● **WHAT THIS TASK INVOLVES**
Lay out every line of the records below as a JSON list of strings, one string per line, and omit any blank lines.

● **GIVEN RECORDS**
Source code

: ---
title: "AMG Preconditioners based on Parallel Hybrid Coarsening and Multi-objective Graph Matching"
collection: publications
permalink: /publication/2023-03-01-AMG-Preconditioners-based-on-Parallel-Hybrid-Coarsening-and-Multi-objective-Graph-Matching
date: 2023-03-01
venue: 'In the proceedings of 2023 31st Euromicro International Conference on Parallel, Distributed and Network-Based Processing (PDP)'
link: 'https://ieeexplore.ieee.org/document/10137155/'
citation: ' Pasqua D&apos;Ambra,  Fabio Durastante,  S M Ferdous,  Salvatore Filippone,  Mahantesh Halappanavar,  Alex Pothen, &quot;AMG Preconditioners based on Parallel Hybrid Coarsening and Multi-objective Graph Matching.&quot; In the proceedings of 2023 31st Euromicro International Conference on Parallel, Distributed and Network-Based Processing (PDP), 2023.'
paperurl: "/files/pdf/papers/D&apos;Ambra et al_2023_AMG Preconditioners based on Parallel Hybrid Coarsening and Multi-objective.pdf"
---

● **SOLUTION TO THIS TASK**
[
  "Source code",
  ": ---",
  "title: \"AMG Preconditioners based on Parallel Hybrid Coarsening and Multi-objective Graph Matching\"",
  "collection: publications",
  "permalink: /publication/2023-03-01-AMG-Preconditioners-based-on-Parallel-Hybrid-Coarsening-and-Multi-objective-Graph-Matching",
  "date: 2023-03-01",
  "venue: 'In the proceedings of 2023 31st Euromicro International Conference on Parallel, Distributed and Network-Based Processing (PDP)'",
  "link: 'https://ieeexplore.ieee.org/document/10137155/'",
  "citation: ' Pasqua D&apos;Ambra,  Fabio Durastante,  S M Ferdous,  Salvatore Filippone,  Mahantesh Halappanavar,  Alex Pothen, &quot;AMG Preconditioners based on Parallel Hybrid Coarsening and Multi-objective Graph Matching.&quot; In the proceedings of 2023 31st Euromicro International Conference on Parallel, Distributed and Network-Based Processing (PDP), 2023.'",
  "paperurl: \"/files/pdf/papers/D&apos;Ambra et al_2023_AMG Preconditioners based on Parallel Hybrid Coarsening and Multi-objective.pdf\"",
  "---"
]